Five emails – not too bad, but as I innocently hit retrieve, my in-box swelled.  I worried about Google experiencing an overload and possibly GMAIL crashing down altogether.  They kept coming.  The evil ones were waking up as well whipping out the most powerful weapon in their arsenal – REPLY ALL.  The original five emails were regarding my kid’s activities and a neighborhood night out.  Each email was sent to ten or more people.  You do the math.  The wicked hit reply all cackling as they waved their responses of destruction.

Do I need to know your 11 year old can’t make today’s playoff game because it’s his grandparents fiftieth anniversary party?  Tip #1: the only reason this happy couple made it to fifty years is because they didn’t spend ten years reading reply alls!

Do I need to know you’re bringing brownies to the end of year soccer party that are peanut, gluten and taste free?
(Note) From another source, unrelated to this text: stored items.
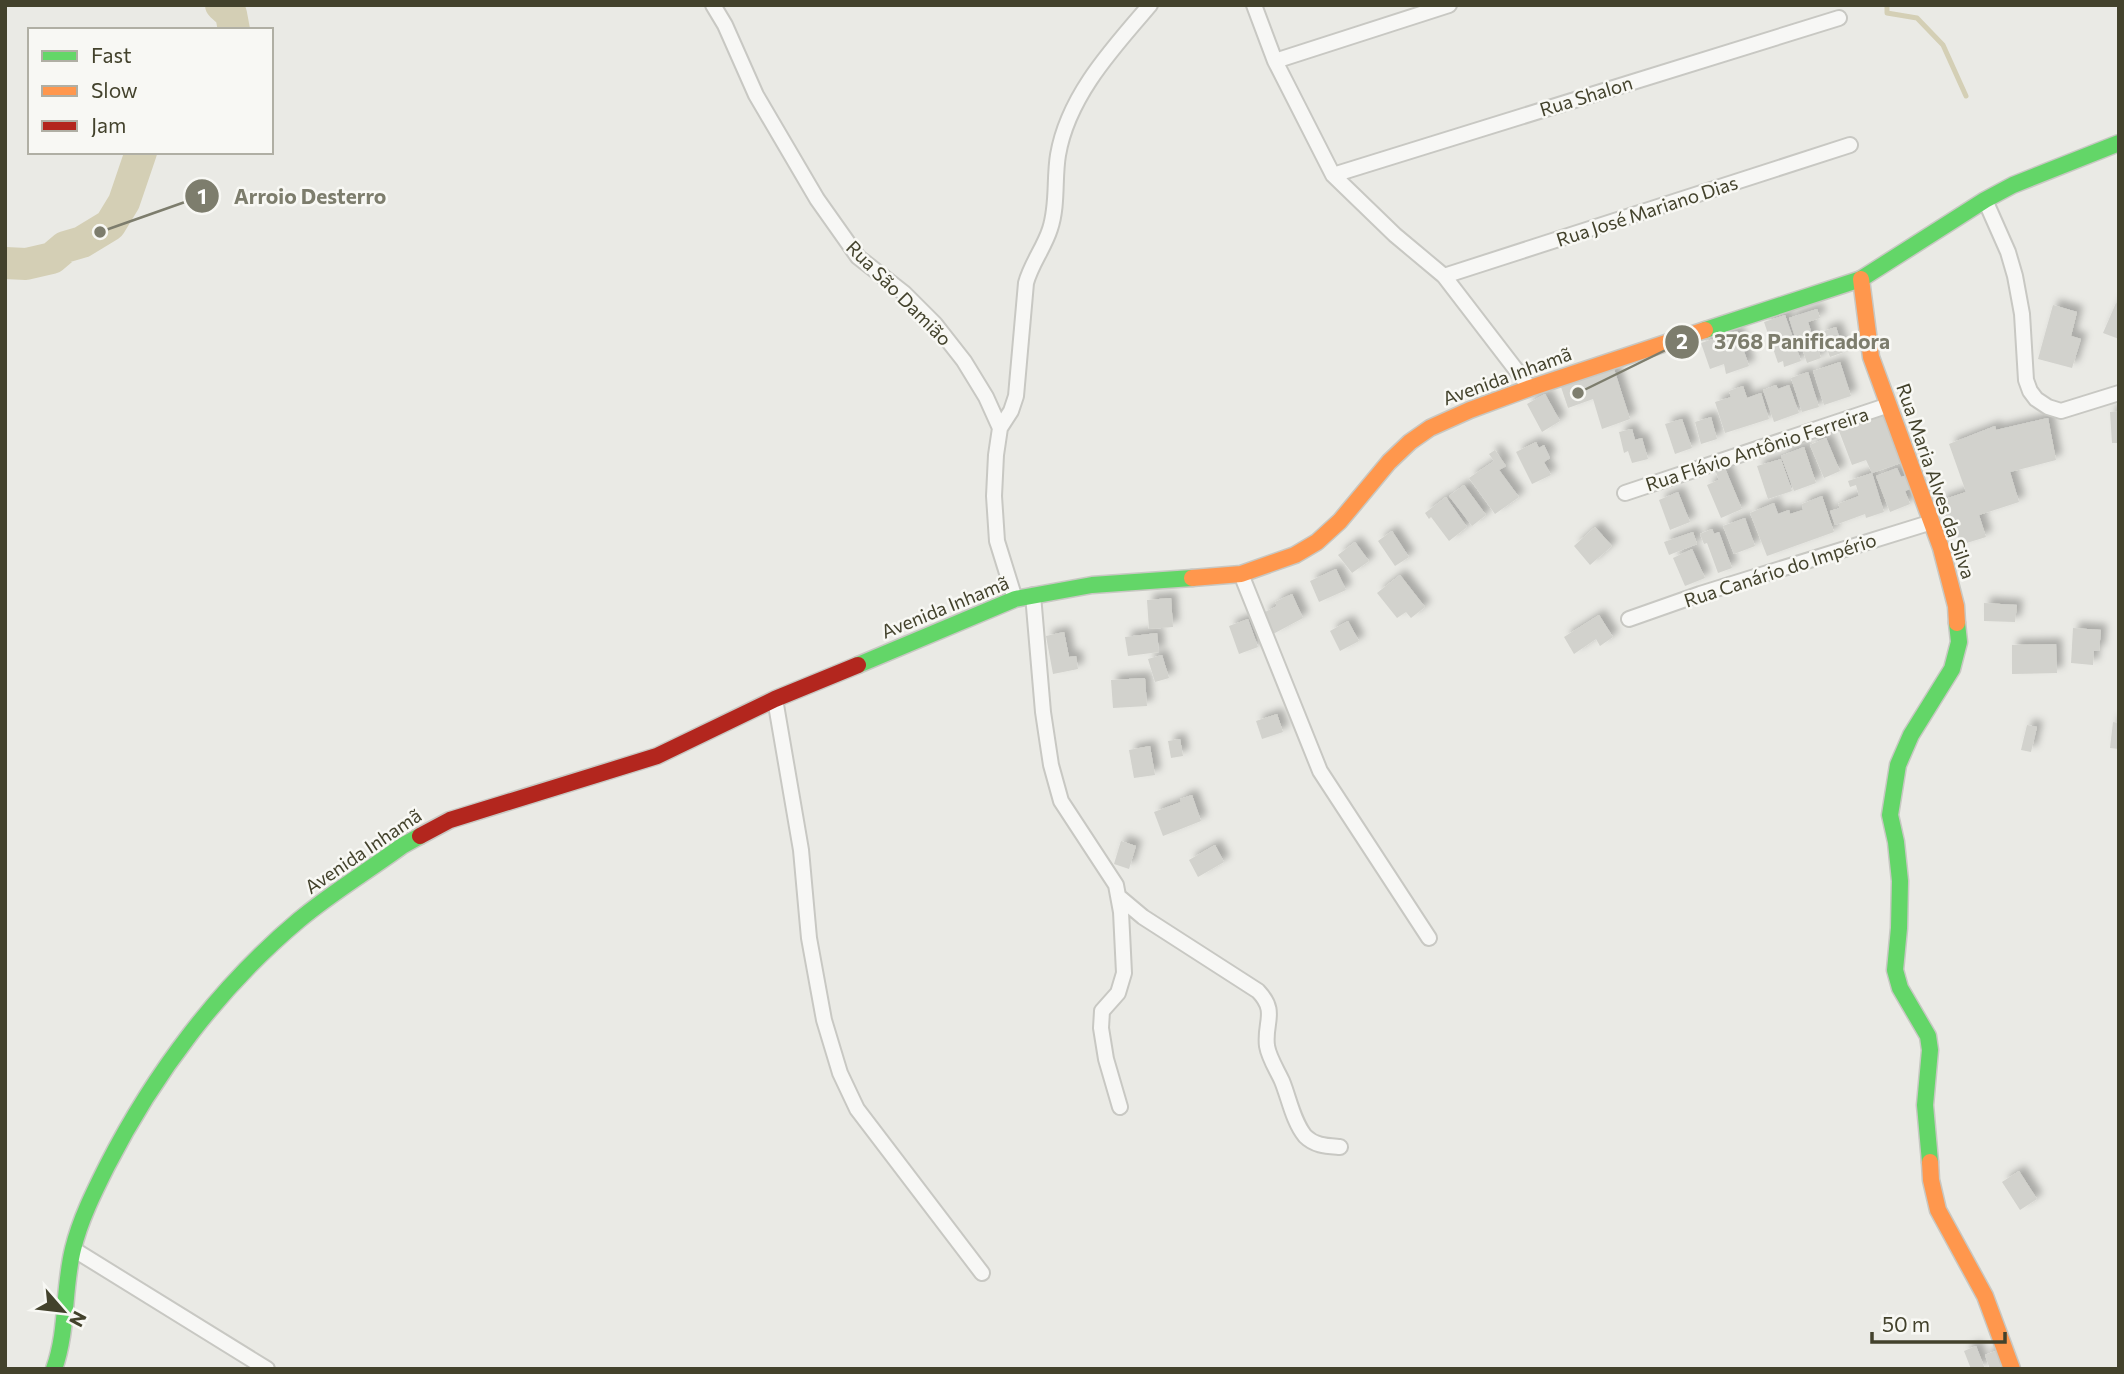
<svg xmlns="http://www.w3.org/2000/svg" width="2124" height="1374" font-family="Commissioner,sans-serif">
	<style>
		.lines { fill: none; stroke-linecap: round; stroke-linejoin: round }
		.stream { stroke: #d4cfb5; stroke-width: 5 }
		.river { stroke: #d4cfb5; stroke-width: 32 }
		.building { fill: #d2d2cd; filter: url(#shadow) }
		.street-casing { stroke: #c8c8c3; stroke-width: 18 }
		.fast-casing { stroke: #c8c8c3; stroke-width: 19 }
		.slow-casing { stroke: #c8c8c3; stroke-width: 19 }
		.jam-casing { stroke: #c8c8c3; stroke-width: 19 }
		.street { stroke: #f7f7f5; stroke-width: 14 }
		.fast { stroke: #63d668; stroke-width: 16 }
		.slow { stroke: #ff974d; stroke-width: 16 }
		.jam { stroke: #b3261e; stroke-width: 16 }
		.labels { text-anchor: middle; stroke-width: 5; stroke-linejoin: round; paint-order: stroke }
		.street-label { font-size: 19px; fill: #43422c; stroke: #f8f8f4 }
		.leader { fill: none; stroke: #7d7d6d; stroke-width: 2.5 }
		.callout-dot { fill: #7d7d6d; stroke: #f8f8f4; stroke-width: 2.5 }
		.mark-label { font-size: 21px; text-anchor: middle; font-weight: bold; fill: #fff }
		.callout-label { font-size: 21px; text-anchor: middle; font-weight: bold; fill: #7d7d6d; stroke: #f8f8f4; stroke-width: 5; stroke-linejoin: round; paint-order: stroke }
	</style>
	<defs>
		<filter id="shadow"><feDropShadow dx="6" dy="-6" stdDeviation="3.5" flood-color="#0004"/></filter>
	</defs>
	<rect width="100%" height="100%" fill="#eaeae5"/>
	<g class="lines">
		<path class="stream" d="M 1887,5 L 1887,13 L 1917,18 L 1943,45 L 1966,96"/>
		<path class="river" d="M 221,5 L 231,14 L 234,30
			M 5,263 L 26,264 L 52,258 L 65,247 L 82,242 L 110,225 L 124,202 L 141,152"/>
	</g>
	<path class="building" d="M 2116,303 L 2119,304 L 2119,339 L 2103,333 Z
		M 2053,305 L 2077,312 L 2071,336 L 2081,339 L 2072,368 L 2038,359 Z
		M 1817,309 L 1820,318 L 1808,322 L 1815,344 L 1799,349 L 1789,318 Z
		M 1785,315 L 1801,361 L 1784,367 L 1783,361 L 1778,363 L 1764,322 Z
		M 1836,327 L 1844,352 L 1830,357 L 1821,332 Z
		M 1737,331 L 1749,366 L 1726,374 L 1724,364 L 1710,369 L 1701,343 Z
		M 1817,346 L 1821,358 L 1807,363 L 1803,351 Z
		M 1840,362 L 1851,396 L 1824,405 L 1813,371 Z
		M 1614,369 L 1630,419 L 1602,429 L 1593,399 L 1568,408 L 1561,387 Z
		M 1808,372 L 1819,407 L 1802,412 L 1791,378 Z
		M 1776,385 L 1778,389 L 1789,385 L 1799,413 L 1774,422 L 1763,390 Z
		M 1743,386 L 1747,398 L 1761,393 L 1769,419 L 1725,433 L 1715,402 L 1731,397 L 1729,391 Z
		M 1545,394 L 1560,421 L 1542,432 L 1527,404 Z
		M 2119,411 L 2119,443 L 2112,443 L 2110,412 Z
		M 1883,415 L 1901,463 L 1872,473 L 1884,512 L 1866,518 L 1865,514 L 1835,525 L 1830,511 L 1840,508 L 1838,504 L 1859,496 L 1856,485 L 1850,487 L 1848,481 L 1872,473 L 1866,460 L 1852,465 L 1839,431 Z
		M 1711,417 L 1717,439 L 1701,444 L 1695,422 Z
		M 2048,418 L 2056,460 L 2010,472 L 2019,502 L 1979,515 L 1986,537 L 1960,545 L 1956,531 L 1953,532 L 1951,524 L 1947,525 L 1939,501 L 1966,492 L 1949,444 L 1995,426 L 1996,430 Z
		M 1682,419 L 1692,448 L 1675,454 L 1665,424 Z
		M 1632,429 L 1635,440 L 1642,438 L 1648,459 L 1632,463 L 1628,451 L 1624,453 L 1619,432 Z
		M 1826,438 L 1840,471 L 1824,478 L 1810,445 Z
		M 1536,442 L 1539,448 L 1544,445 L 1550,458 L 1544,462 L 1551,475 L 1532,484 L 1516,452 Z
		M 1804,447 L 1816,483 L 1794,491 L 1781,456 Z
		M 1495,450 L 1506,466 L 1499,470 L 1519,497 L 1495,514 L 1469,478 L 1494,461 L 1489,454 Z
		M 1781,459 L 1792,491 L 1768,499 L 1757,466 Z
		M 1724,466 L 1742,509 L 1721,518 L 1707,485 L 1719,480 L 1715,470 Z
		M 1897,468 L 1901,477 L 1907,475 L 1912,488 L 1905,491 L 1910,504 L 1890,512 L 1876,476 Z
		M 1464,485 L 1486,515 L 1472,526 L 1449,496 Z
		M 1678,492 L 1690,522 L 1670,530 L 1659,500 Z
		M 1822,496 L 1834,532 L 1767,556 L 1750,513 L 1774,503 L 1778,514 L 1789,510 L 1790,514 L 1803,510 L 1802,504 Z
		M 1446,497 L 1467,527 L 1449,541 L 1431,517 L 1429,519 L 1425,513 Z
		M 1745,518 L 1755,546 L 1734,554 L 1723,526 Z
		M 1595,527 L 1612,546 L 1590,565 L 1574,546 Z
		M 1712,529 L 1714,534 L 1719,532 L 1732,568 L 1718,573 L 1707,543 L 1704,544 L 1700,534 Z
		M 1392,531 L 1409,557 L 1395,566 L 1378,541 Z
		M 1693,532 L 1697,544 L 1669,555 L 1664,542 Z
		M 1355,542 L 1369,561 L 1352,573 L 1338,555 Z
		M 1692,549 L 1705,578 L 1685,586 L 1673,558 Z
		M 1336,569 L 1346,590 L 1319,602 L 1310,581 Z
		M 1400,575 L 1425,607 L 1411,618 L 1406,612 L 1397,618 L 1377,593 Z
		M 1292,594 L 1303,618 L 1273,634 L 1263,613 L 1277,606 L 1275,602 Z
		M 1171,598 L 1173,627 L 1149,629 L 1147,600 Z
		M 1984,603 L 2017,605 L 2015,622 L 1984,621 Z
		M 1599,615 L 1613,637 L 1600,646 L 1596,639 L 1574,654 L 1564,637 Z
		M 1248,619 L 1258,647 L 1239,654 L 1229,626 Z
		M 1348,621 L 1359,641 L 1340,651 L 1330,631 Z
		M 2073,628 L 2101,630 L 2099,651 L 2094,651 L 2093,665 L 2071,663 Z
		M 1064,632 L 1069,657 L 1076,656 L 1078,669 L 1053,674 L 1046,636 Z
		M 1157,633 L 1159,652 L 1128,656 L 1125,637 Z
		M 2056,644 L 2057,673 L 2012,674 L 2012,645 Z
		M 1162,655 L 1169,678 L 1155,682 L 1148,659 Z
		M 1145,678 L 1147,706 L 1113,708 L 1111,680 Z
		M 1277,714 L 1283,732 L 1262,739 L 1256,721 Z
		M 2113,722 L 2119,723 L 2119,749 L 2110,748 Z
		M 2027,725 L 2037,727 L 2031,752 L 2021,750 Z
		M 1180,739 L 1183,756 L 1171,758 L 1168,741 Z
		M 1150,746 L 1155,775 L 1134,778 L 1129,750 Z
		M 1192,795 L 1201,821 L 1163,836 L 1154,812 L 1181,802 L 1180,799 Z
		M 1121,841 L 1136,846 L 1129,869 L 1114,864 Z
		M 1215,845 L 1224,862 L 1198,877 L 1189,860 Z
		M 2019,1171 L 2037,1199 L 2020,1210 L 2002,1182 Z
		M 1976,1346 L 1985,1369 L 1971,1369 L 1964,1351 Z
		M 2001,1349 L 2008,1369 L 1990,1369 L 1985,1355 Z"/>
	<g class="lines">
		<defs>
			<path id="street" d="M 713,5 L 725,25 L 756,95 L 817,199 L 858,257 L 904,293 L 935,324 L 964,361 L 986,397 L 1000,428 L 996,455 L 994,496 L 997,541 L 1015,599
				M 1254,5 L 1275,61 L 1333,175 L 1395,235 L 1444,276 L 1530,388
				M 1275,61 L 1449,5
				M 1333,175 L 1839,18
				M 1985,200 L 2008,252 L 2015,276 L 2022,314 L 2026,380 L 2030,391 L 2036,399 L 2048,407 L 2061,411 L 2119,393
				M 1444,276 L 1850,145
				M 1000,428 L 1011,411 L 1016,396 L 1026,283 C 1031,264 1044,248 1050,229 C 1058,205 1054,179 1058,155 C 1068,96 1113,48 1150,5
				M 1625,493 L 1889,405
				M 1241,574 L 1320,771 L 1429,938
				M 1033,595 L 1043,712 L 1051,765 L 1061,801 L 1116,885 L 1121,912 L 1124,973 L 1118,993 L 1102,1011 L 1101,1028 L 1106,1059 L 1120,1107
				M 1629,619 L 1700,594 L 1932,522
				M 775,699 L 801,850 L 809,938 L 824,1020 L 840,1073 L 857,1109 L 982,1273
				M 1118,896 L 1143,917 L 1258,991 C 1278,1012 1264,1022 1267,1046 C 1269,1058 1277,1070 1282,1081 C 1289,1098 1293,1121 1305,1136 C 1315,1146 1327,1146 1340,1147
				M 73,1249 L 267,1369"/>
			<path id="fast" d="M 1705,330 L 1861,279 L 1985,200 L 2013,185 L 2119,143
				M 858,665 L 1015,599 L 1092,585 L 1192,578
				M 1930,1162 L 1925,1105 L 1930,1050 L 1928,1036 L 1900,988 L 1895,970 L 1899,928 L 1900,881 L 1896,842 L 1890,815 L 1898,765 L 1911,735 L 1952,669 L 1959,642 L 1957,623
				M 54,1369 C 68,1330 63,1289 73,1249 C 80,1220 94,1192 107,1166 C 154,1074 219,987 299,920 C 331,893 368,871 402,846 L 420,836"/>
			<path id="slow" d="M 1861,279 L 1871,357 L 1941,548 L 1956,606 L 1957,623
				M 1192,578 L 1241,574 L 1295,555 L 1317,542 L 1340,521 L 1389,462 L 1410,442 L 1430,428 L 1470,410 L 1530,388 L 1705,330
				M 1930,1162 L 1931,1180 L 1938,1210 L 1985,1296 L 2012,1369"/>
			<path id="jam" d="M 420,836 L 450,820 L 657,756 L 775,699 L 858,665"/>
		</defs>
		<use href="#street" class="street-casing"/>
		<use href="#fast" class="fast-casing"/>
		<use href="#slow" class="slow-casing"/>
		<use href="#jam" class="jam-casing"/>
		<use href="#street" class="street"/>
		<use href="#fast" class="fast"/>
		<use href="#slow" class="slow"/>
		<use href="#jam" class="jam"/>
	</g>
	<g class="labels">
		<g class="street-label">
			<text transform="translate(1586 96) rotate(-17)" y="7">Rua Shalon</text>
			<text transform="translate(1647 211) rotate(-18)" y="7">Rua José Mariano Dias</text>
			<text transform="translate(899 293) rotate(45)" y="7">Rua São Damião</text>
			<text transform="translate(1507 376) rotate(-20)" y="7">Avenida Inhamã</text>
			<text transform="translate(1757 449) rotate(-18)" y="7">Rua Flávio Antônio Ferreira</text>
			<text transform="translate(1936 481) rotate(71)" y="7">Rua Maria Alves da Silva</text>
			<text transform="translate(1780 570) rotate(-18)" y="7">Rua Canário do Império</text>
			<text transform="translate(945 607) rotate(-22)" y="7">Avenida Inhamã</text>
			<text transform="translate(363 851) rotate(-34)" y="7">Avenida Inhamã</text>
		</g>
	</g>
	<path class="leader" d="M100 232L202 196M1578 393L1682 342"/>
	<g class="callout-dot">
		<circle cx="100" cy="232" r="7"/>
		<circle cx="1578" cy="393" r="7"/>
		<circle cx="202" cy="196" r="18"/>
		<circle cx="1682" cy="342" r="18"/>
	</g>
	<g class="mark-label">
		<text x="202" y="204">1</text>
		<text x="1682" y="349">2</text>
	</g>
	<g class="callout-label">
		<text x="310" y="204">Arroio Desterro</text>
		<text x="1802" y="349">3768 Panificadora</text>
	</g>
	<rect width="2124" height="1374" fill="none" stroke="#43422c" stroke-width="14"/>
	<rect x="28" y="28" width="245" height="126" fill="#f8f8f4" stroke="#b0afa4" stroke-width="2"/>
	<rect x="42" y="51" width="35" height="10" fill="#63d668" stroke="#b0afa4" stroke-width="2"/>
	<text x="91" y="63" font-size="21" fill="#43422c">Fast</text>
	<rect x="42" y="86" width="35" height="10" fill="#ff974d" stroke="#b0afa4" stroke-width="2"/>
	<text x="91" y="98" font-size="21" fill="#43422c">Slow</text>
	<rect x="42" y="121" width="35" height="10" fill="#b3261e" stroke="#b0afa4" stroke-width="2"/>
	<text x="91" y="133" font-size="21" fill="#43422c">Jam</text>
	<g transform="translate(63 1311) rotate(118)" stroke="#f8f8f4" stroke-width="5" paint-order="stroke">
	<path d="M0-5L12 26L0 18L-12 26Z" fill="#43422c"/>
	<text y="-10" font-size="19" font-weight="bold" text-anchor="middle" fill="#43422c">N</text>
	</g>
	<path d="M1872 1332v10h133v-10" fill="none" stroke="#43422c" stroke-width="3.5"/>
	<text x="1882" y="1332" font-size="21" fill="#43422c" stroke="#f8f8f4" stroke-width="5" paint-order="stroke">50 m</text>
</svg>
Tip #2:  You can never ever have too many brownies so it’s okay if I bring brownies too.

Do I need to know you will try to make ladies night out but between soccer, baseball and band practice you might be late?  Tip #3:  If you didn’t spend so much time replying to all about why you might be late, you actually might not be late!

If it doesn’t involve the end of the world, I don’t need to know about it so please exercise caution when hitting reply all.  Thank you.